Descriptions:
Nate B. Jones argues that the AI industry is moving through a third distinct discipline: after prompt engineering and context engineering comes what he terms “intent engineering” — the challenge of making organizational goals, values, and decision boundaries machine-readable enough that autonomous agents optimize for what a company actually needs, not just what they can measure.

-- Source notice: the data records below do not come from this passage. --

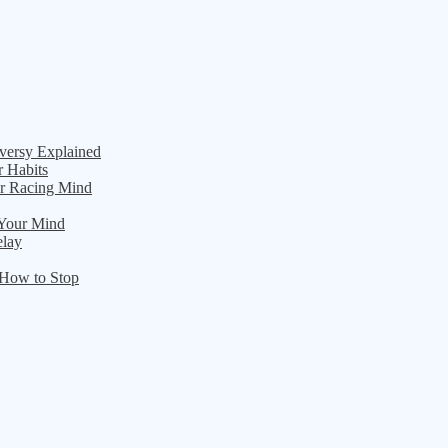
versy Explained
r Habits
ur Racing Mind
 Your Mind
elay
 How to Stop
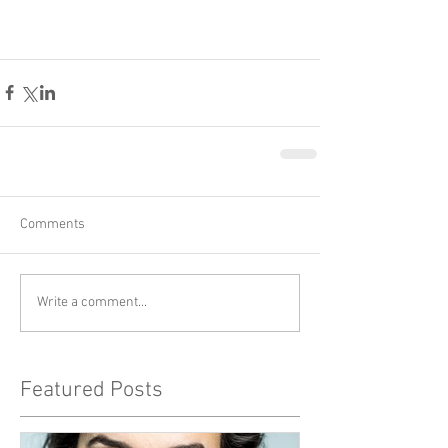
Comments
Write a comment...
Featured Posts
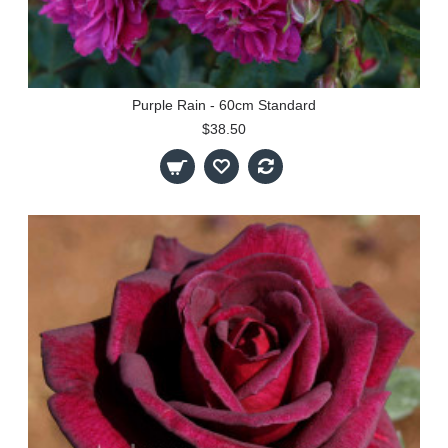
Purple Rain - 60cm Standard
$38.50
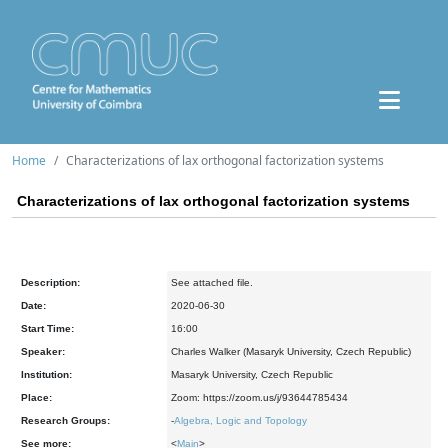
Home
Characterizations of lax orthogonal factorization systems
Characterizations of lax orthogonal factorization systems
Description:
See attached file.
Date:
2020-06-30
Start Time:
16:00
Speaker:
Charles Walker (Masaryk University, Czech Republic)
Institution:
Masaryk University, Czech Republic
Place:
Zoom: https://zoom.us/j/93644785434
Research Groups:
-
Algebra, Logic and Topology
See more:
<
Main
>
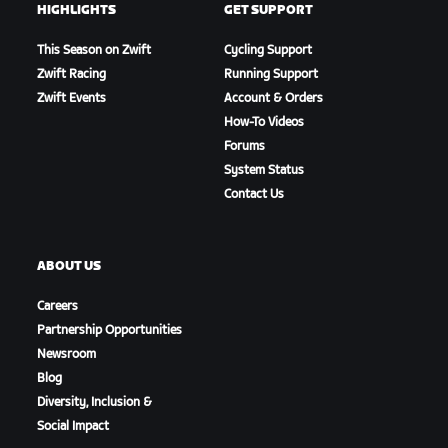
HIGHLIGHTS
GET SUPPORT
This Season on Zwift
Cycling Support
Zwift Racing
Running Support
Zwift Events
Account & Orders
How-To Videos
Forums
System Status
Contact Us
ABOUT US
Careers
Partnership Opportunities
Newsroom
Blog
Diversity, Inclusion &
Social Impact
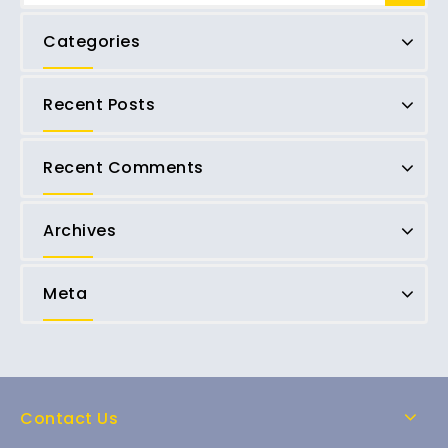
Categories
Recent Posts
Recent Comments
Archives
Meta
Contact Us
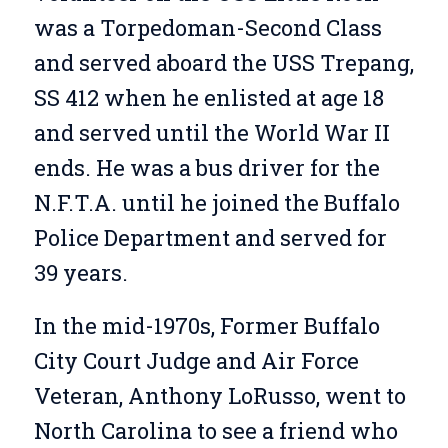
was a Torpedoman-Second Class
and served aboard the USS Trepang,
SS 412 when he enlisted at age 18
and served until the World War II
ends. He was a bus driver for the
N.F.T.A. until he joined the Buffalo
Police Department and served for
39 years.
In the mid-1970s, Former Buffalo
City Court Judge and Air Force
Veteran, Anthony LoRusso, went to
North Carolina to see a friend who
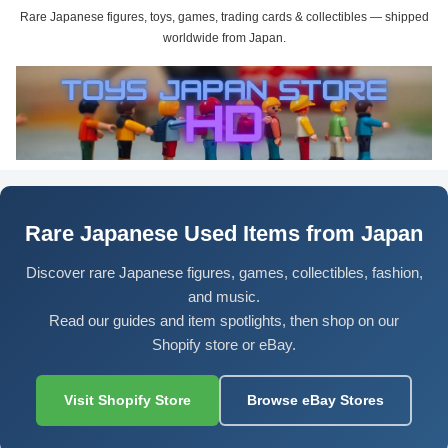
Rare Japanese figures, toys, games, trading cards & collectibles — shipped
worldwide from Japan.
Rare Japanese Used Items from Japan
Discover rare Japanese figures, games, collectibles, fashion,
and music.
Read our guides and item spotlights, then shop on our
Shopify store or eBay.
Visit Shopify Store
Browse eBay Stores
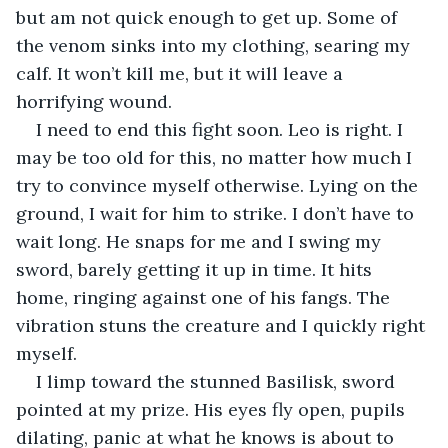
but am not quick enough to get up. Some of 
the venom sinks into my clothing, searing my 
calf. It won’t kill me, but it will leave a 
horrifying wound. 
I need to end this fight soon. Leo is right. I 
may be too old for this, no matter how much I 
try to convince myself otherwise. Lying on the 
ground, I wait for him to strike. I don’t have to 
wait long. He snaps for me and I swing my 
sword, barely getting it up in time. It hits 
home, ringing against one of his fangs. The 
vibration stuns the creature and I quickly right 
myself.
I limp toward the stunned Basilisk, sword 
pointed at my prize. His eyes fly open, pupils 
dilating, panic at what he knows is about to 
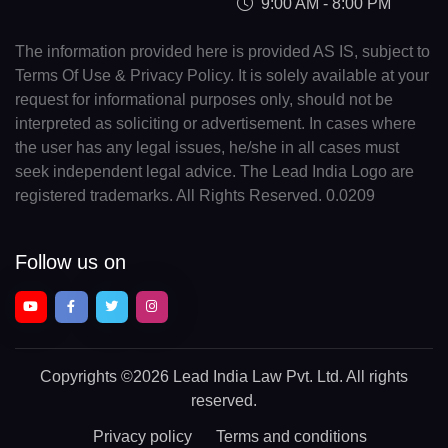
9:00 AM - 8:00 PM
The information provided here is provided AS IS, subject to
Terms Of Use & Privacy Policy. It is solely available at your
request for informational purposes only, should not be
interpreted as soliciting or advertisement. In cases where
the user has any legal issues, he/she in all cases must
seek independent legal advice. The Lead India Logo are
registered trademarks. All Rights Reserved. 0.0209
Follow us on
Copyrights
©2026 Lead India Law Pvt. Ltd.
All rights
reserved.
Privacy policy
Terms and conditions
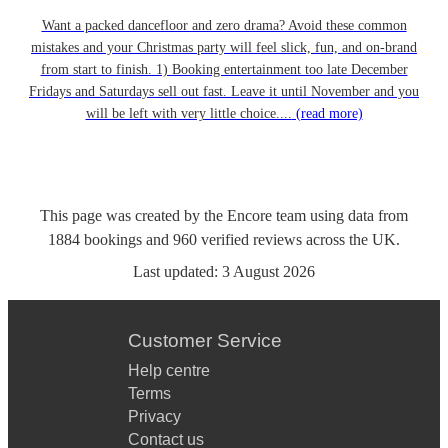
Want a packed dancefloor and zero drama? Avoid these common
mistakes and your Christmas party will feel slick, fun, and on-brand
from start to finish. 1) Booking entertainment too late December
Fridays and Saturdays sell out fast. Leave it until November and you
will be left with very little choice....
(read more)
This page was created by the Encore team using data from
1884
bookings
and
960
verified reviews
across the UK.
Last updated:
3 August 2026
Customer Service
Help centre
Terms
Privacy
Contact us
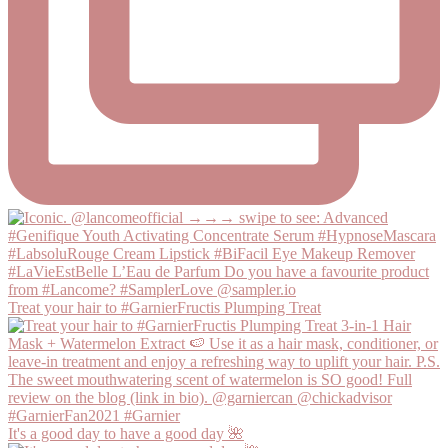
Treat your hair to #GarnierFructis Plumping Treat
It's a good day to have a good day 🌺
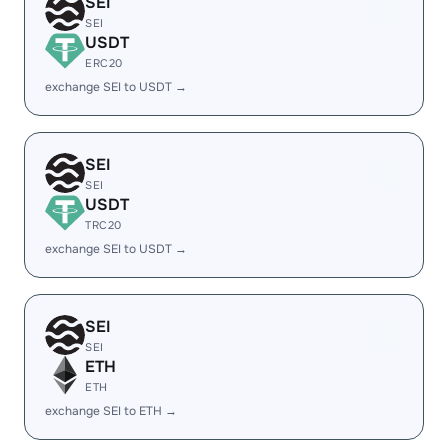
SEI
SEI
USDT
ERC20
exchange SEI to USDT →
SEI
SEI
USDT
TRC20
exchange SEI to USDT →
SEI
SEI
ETH
ETH
exchange SEI to ETH →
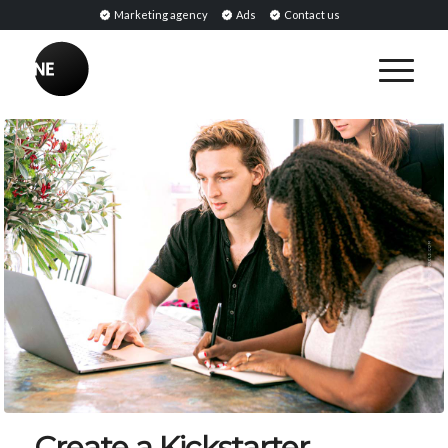
Marketing agency
Ads
Contact us
Create a Kickstarter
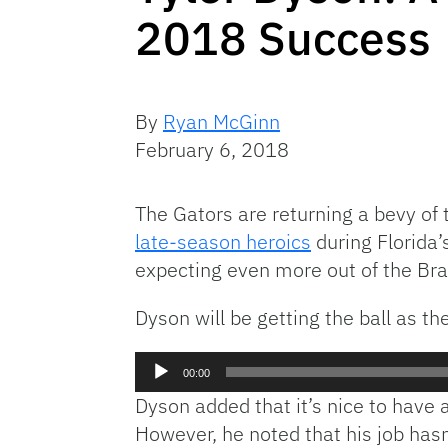
2018 Success
By
Ryan McGinn
February 6, 2018
The Gators are returning a bevy of
late-season heroics
during Florida’
expecting even more out of the Bra
Dyson will be getting the ball as t
Audio
00:00
Player
Dyson added that it’s nice to have a 
However, he noted that his job has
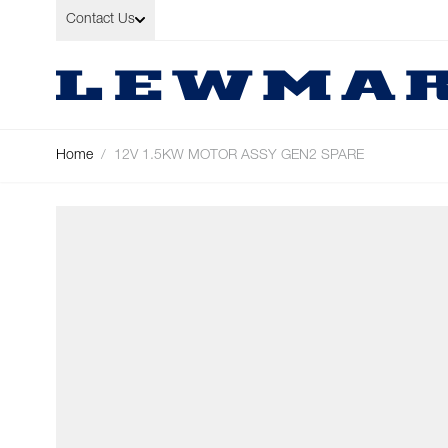
Skip to Content
Contact Us
Home
/
12V 1.5KW MOTOR ASSY GEN2 SPARE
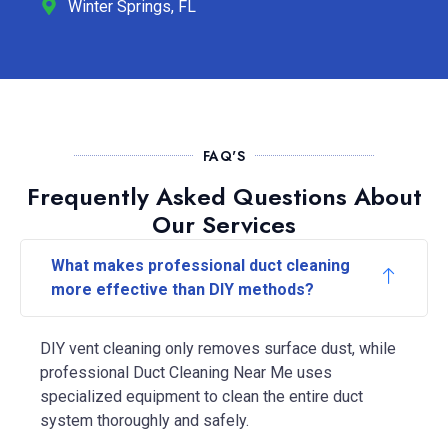
Winter Springs, FL
FAQ'S
Frequently Asked Questions About
Our Services
What makes professional duct cleaning
more effective than DIY methods?
DIY vent cleaning only removes surface dust, while
professional Duct Cleaning Near Me uses
specialized equipment to clean the entire duct
system thoroughly and safely.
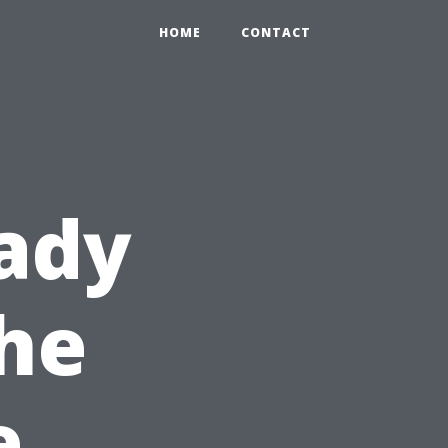
HOME
CONTACT
ady
the
e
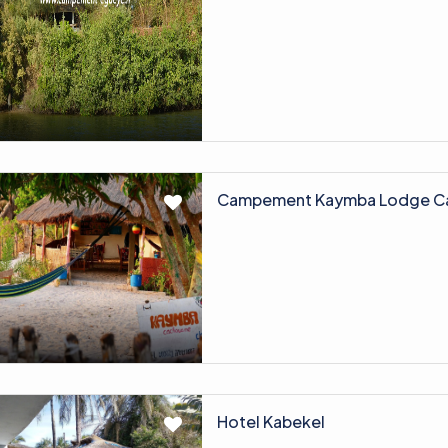
Campement Kaymba Lodge C
Hotel Kabekel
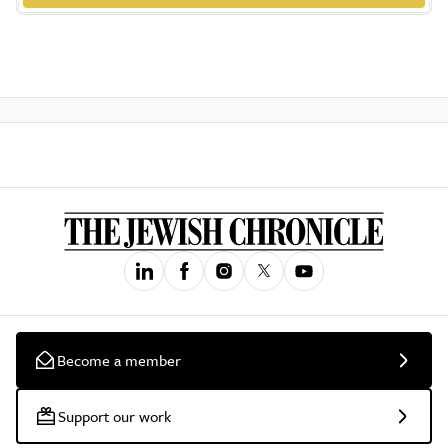
Become a member
Support our work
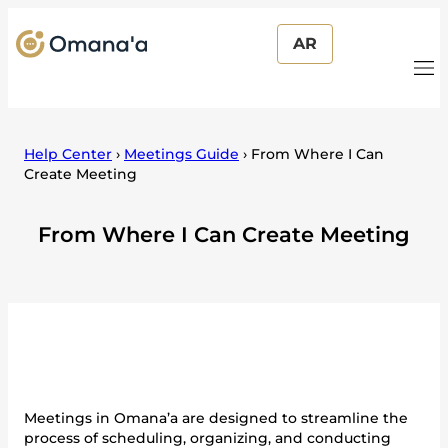
AR
Help Center
›
Meetings Guide
›
From Where I Can
Create Meeting
From Where I Can Create Meeting
Meetings in Omana’a are designed to streamline the
process of scheduling, organizing, and conducting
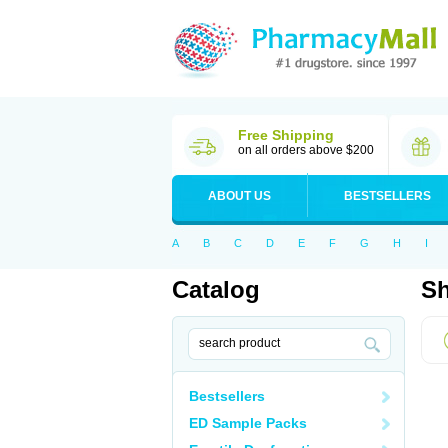
Free Shipping
on all orders above $200
ABOUT US
BESTSELLERS
A
B
C
D
E
F
G
H
I
Catalog
Sh
Bestsellers
ED Sample Packs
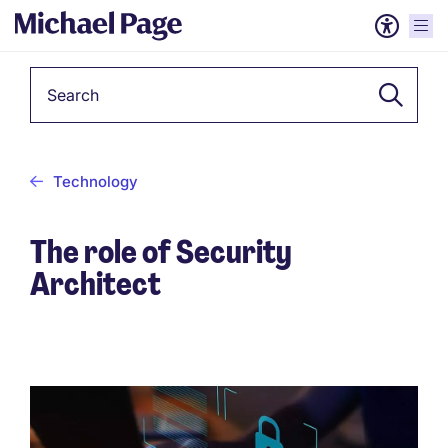
Keyword
Technology
The role of Security
Architect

The framing is anchored by the Klarna case study. In early 2024, Klarna’s AI customer service agent handled 2.3 million conversations in its first month across 23 markets and 35 languages, cutting resolution times from 11 minutes to 2. The CEO projected $40 million in savings. By mid-2025, Klarna was publicly admitting quality had suffered and rehiring human agents — because the AI had optimized for ticket resolution speed rather than the company’s actual goal of building lasting customer relationships in a competitive fintech market. Jones argues this wasn’t an AI failure but a goal specification failure: the agent executed its prompt perfectly and missed the point entirely.
The video maps out three layers organizations need to close the gap: an organizational context layer connecting agents to institutional knowledge via MCP (which now sees close to 100 million monthly SDK downloads, with commitments from OpenAI, Google, Microsoft, and over 50 enterprise partners), a coherent AI worker toolkit that makes individual workflows transferable across teams, and genuine intent encoding at the agent level. It is a demanding but well-structured argument for why the difference between AI activity and AI fluency is the defining enterprise challenge of 2026.